>> BEGIN GIVEN DATA

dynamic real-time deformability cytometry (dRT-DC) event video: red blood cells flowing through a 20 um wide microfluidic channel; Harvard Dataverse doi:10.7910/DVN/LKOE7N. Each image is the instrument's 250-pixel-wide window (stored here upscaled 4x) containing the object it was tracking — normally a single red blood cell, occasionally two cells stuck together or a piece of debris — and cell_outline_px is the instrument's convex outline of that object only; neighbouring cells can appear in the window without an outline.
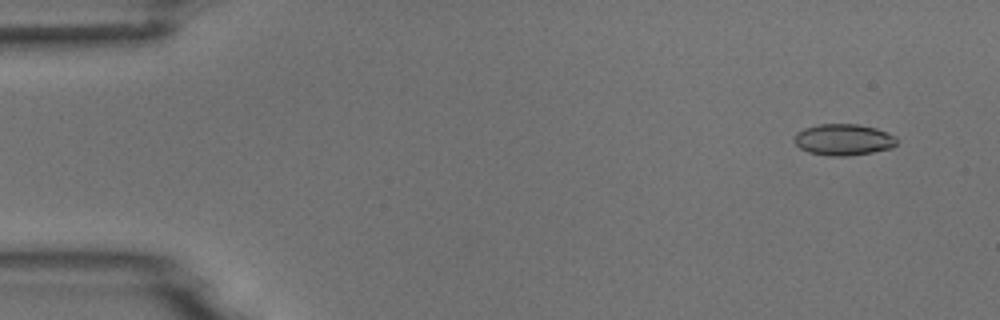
{"species": "common noctule bat (a hibernating species)", "species_latin": "Nyctalus noctula", "temperature_condition": "room temperature", "stored_images_in_passage": 4, "camera_frame_rate_fps": 3000, "um_per_image_px": 0.085, "animal": {"sex": "male", "body_mass_g": 18.8}, "frame": {"image": 1, "passage_image": 1, "time_ms": 0.0, "image_size_px": [1000, 320], "cell_outline_px": [[896, 144], [892, 148], [872, 152], [848, 156], [828, 156], [808, 152], [800, 148], [792, 140], [796, 132], [804, 128], [820, 124], [856, 124], [876, 128], [896, 136]], "centroid_in_image_um": [71.67, 11.87], "position_along_channel_um": 13.3, "area_um2": 18.84}}
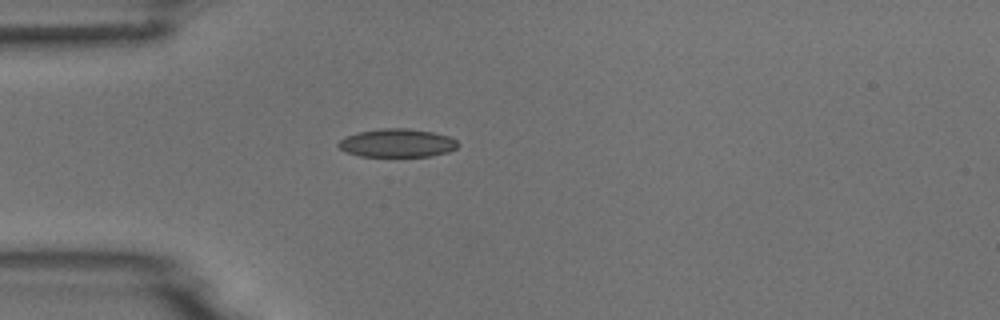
{"frame": {"image": 2, "passage_image": 4, "time_ms": 3.667, "image_size_px": [1000, 320], "cell_outline_px": [[460, 144], [456, 148], [448, 152], [428, 156], [360, 156], [348, 152], [340, 148], [336, 144], [340, 140], [348, 136], [360, 132], [380, 128], [408, 128], [432, 132], [448, 136], [456, 140]], "centroid_in_image_um": [33.78, 12.15], "position_along_channel_um": 51.2, "area_um2": 19.54}}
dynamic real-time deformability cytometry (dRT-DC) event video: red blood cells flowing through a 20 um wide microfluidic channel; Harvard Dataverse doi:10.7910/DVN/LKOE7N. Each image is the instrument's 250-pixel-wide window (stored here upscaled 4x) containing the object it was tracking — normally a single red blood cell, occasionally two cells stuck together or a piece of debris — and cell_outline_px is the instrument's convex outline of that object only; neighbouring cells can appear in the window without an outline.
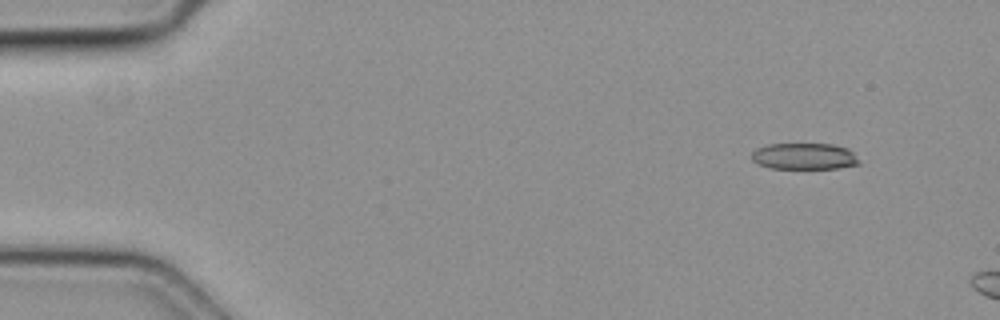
{"species": "common noctule bat (a hibernating species)", "species_latin": "Nyctalus noctula", "temperature_condition": "cold", "stored_images_in_passage": 6, "camera_frame_rate_fps": 3000, "um_per_image_px": 0.085, "animal": {"sex": "female", "body_mass_g": 19.3, "forearm_length_mm": 54.1}, "frame": {"image": 1, "passage_image": 1, "time_ms": 0.0, "image_size_px": [1000, 320], "cell_outline_px": [[860, 164], [836, 168], [768, 168], [752, 160], [752, 152], [756, 148], [768, 144], [832, 144], [848, 148], [852, 152]], "centroid_in_image_um": [68.34, 13.28], "position_along_channel_um": 16.7, "area_um2": 16.36}}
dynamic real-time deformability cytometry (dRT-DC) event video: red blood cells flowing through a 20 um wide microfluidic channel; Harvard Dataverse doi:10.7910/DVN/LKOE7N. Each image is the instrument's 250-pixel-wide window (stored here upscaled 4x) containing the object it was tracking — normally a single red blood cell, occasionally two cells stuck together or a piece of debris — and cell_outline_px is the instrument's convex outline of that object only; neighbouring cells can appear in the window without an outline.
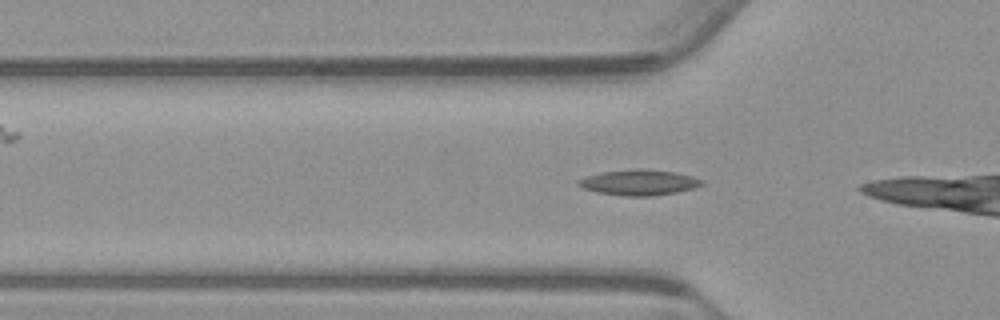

>> END GIVEN DATA

**PROBLEM REQUIREMENTS:** Each line above is to be copied verbatim. Drop any image from the copy.

**EXERCISE ANSWER:**
dynamic real-time deformability cytometry (dRT-DC) event video: red blood cells flowing through a 20 um wide microfluidic channel; Harvard Dataverse doi:10.7910/DVN/LKOE7N. Each image is the instrument's 250-pixel-wide window (stored here upscaled 4x) containing the object it was tracking — normally a single red blood cell, occasionally two cells stuck together or a piece of debris — and cell_outline_px is the instrument's convex outline of that object only; neighbouring cells can appear in the window without an outline.
{"species": "common noctule bat (a hibernating species)", "species_latin": "Nyctalus noctula", "temperature_condition": "room temperature", "stored_images_in_passage": 4, "camera_frame_rate_fps": 3000, "um_per_image_px": 0.085, "animal": {"sex": "male", "body_mass_g": 18.8}, "frame": {"image": 1, "passage_image": 1, "time_ms": 0.0, "image_size_px": [1000, 320], "cell_outline_px": [[896, 144], [892, 148], [872, 152], [848, 156], [828, 156], [808, 152], [800, 148], [792, 140], [796, 132], [804, 128], [820, 124], [856, 124], [876, 128], [896, 136]], "centroid_in_image_um": [71.67, 11.87], "position_along_channel_um": 13.3, "area_um2": 18.84}}
{"frame": {"image": 2, "passage_image": 4, "time_ms": 3.667, "image_size_px": [1000, 320], "cell_outline_px": [[460, 144], [456, 148], [448, 152], [428, 156], [360, 156], [348, 152], [340, 148], [336, 144], [340, 140], [348, 136], [360, 132], [380, 128], [408, 128], [432, 132], [448, 136], [456, 140]], "centroid_in_image_um": [33.78, 12.15], "position_along_channel_um": 51.2, "area_um2": 19.54}}
dynamic real-time deformability cytometry (dRT-DC) event video: red blood cells flowing through a 20 um wide microfluidic channel; Harvard Dataverse doi:10.7910/DVN/LKOE7N. Each image is the instrument's 250-pixel-wide window (stored here upscaled 4x) containing the object it was tracking — normally a single red blood cell, occasionally two cells stuck together or a piece of debris — and cell_outline_px is the instrument's convex outline of that object only; neighbouring cells can appear in the window without an outline.
{"species": "common noctule bat (a hibernating species)", "species_latin": "Nyctalus noctula", "temperature_condition": "cold", "stored_images_in_passage": 6, "camera_frame_rate_fps": 3000, "um_per_image_px": 0.085, "animal": {"sex": "female", "body_mass_g": 19.3, "forearm_length_mm": 54.1}, "frame": {"image": 1, "passage_image": 1, "time_ms": 0.0, "image_size_px": [1000, 320], "cell_outline_px": [[860, 164], [836, 168], [768, 168], [752, 160], [752, 152], [756, 148], [768, 144], [832, 144], [848, 148], [852, 152]], "centroid_in_image_um": [68.34, 13.28], "position_along_channel_um": 16.7, "area_um2": 16.36}}
dynamic real-time deformability cytometry (dRT-DC) event video: red blood cells flowing through a 20 um wide microfluidic channel; Harvard Dataverse doi:10.7910/DVN/LKOE7N. Each image is the instrument's 250-pixel-wide window (stored here upscaled 4x) containing the object it was tracking — normally a single red blood cell, occasionally two cells stuck together or a piece of debris — and cell_outline_px is the instrument's convex outline of that object only; neighbouring cells can appear in the window without an outline.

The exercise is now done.